▶ [What to produce]: Line by line, output the data that follows exactly as written.
── Material provided
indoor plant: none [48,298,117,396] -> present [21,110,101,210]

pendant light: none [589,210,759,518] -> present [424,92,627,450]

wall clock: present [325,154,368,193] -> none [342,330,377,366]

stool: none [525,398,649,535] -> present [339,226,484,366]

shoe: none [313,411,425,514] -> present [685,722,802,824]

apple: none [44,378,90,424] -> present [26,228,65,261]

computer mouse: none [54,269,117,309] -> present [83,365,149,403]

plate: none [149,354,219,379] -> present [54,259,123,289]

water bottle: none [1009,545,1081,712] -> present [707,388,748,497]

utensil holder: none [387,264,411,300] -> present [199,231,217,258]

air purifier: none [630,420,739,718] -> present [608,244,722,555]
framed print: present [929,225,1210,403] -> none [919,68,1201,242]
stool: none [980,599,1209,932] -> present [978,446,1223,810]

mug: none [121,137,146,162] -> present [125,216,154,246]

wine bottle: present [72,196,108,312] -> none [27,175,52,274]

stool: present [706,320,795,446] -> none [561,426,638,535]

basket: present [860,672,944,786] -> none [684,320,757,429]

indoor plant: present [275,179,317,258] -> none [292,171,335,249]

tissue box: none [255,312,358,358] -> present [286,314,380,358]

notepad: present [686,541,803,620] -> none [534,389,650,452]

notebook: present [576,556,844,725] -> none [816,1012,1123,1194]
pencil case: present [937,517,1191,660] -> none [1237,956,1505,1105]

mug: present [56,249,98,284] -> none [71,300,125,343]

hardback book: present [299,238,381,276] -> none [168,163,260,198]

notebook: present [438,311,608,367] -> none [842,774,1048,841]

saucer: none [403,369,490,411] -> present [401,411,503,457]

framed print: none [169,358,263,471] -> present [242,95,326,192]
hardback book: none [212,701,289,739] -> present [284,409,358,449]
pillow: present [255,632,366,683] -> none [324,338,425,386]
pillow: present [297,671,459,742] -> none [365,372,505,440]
────
▶ [Output below]:
indoor plant: none [48,298,117,396] -> present [21,110,101,210]

pendant light: none [589,210,759,518] -> present [424,92,627,450]

wall clock: present [325,154,368,193] -> none [342,330,377,366]

stool: none [525,398,649,535] -> present [339,226,484,366]

shoe: none [313,411,425,514] -> present [685,722,802,824]

apple: none [44,378,90,424] -> present [26,228,65,261]

computer mouse: none [54,269,117,309] -> present [83,365,149,403]

plate: none [149,354,219,379] -> present [54,259,123,289]

water bottle: none [1009,545,1081,712] -> present [707,388,748,497]

utensil holder: none [387,264,411,300] -> present [199,231,217,258]

air purifier: none [630,420,739,718] -> present [608,244,722,555]
framed print: present [929,225,1210,403] -> none [919,68,1201,242]
stool: none [980,599,1209,932] -> present [978,446,1223,810]

mug: none [121,137,146,162] -> present [125,216,154,246]

wine bottle: present [72,196,108,312] -> none [27,175,52,274]

stool: present [706,320,795,446] -> none [561,426,638,535]

basket: present [860,672,944,786] -> none [684,320,757,429]

indoor plant: present [275,179,317,258] -> none [292,171,335,249]

tissue box: none [255,312,358,358] -> present [286,314,380,358]

notepad: present [686,541,803,620] -> none [534,389,650,452]

notebook: present [576,556,844,725] -> none [816,1012,1123,1194]
pencil case: present [937,517,1191,660] -> none [1237,956,1505,1105]

mug: present [56,249,98,284] -> none [71,300,125,343]

hardback book: present [299,238,381,276] -> none [168,163,260,198]

notebook: present [438,311,608,367] -> none [842,774,1048,841]

saucer: none [403,369,490,411] -> present [401,411,503,457]

framed print: none [169,358,263,471] -> present [242,95,326,192]
hardback book: none [212,701,289,739] -> present [284,409,358,449]
pillow: present [255,632,366,683] -> none [324,338,425,386]
pillow: present [297,671,459,742] -> none [365,372,505,440]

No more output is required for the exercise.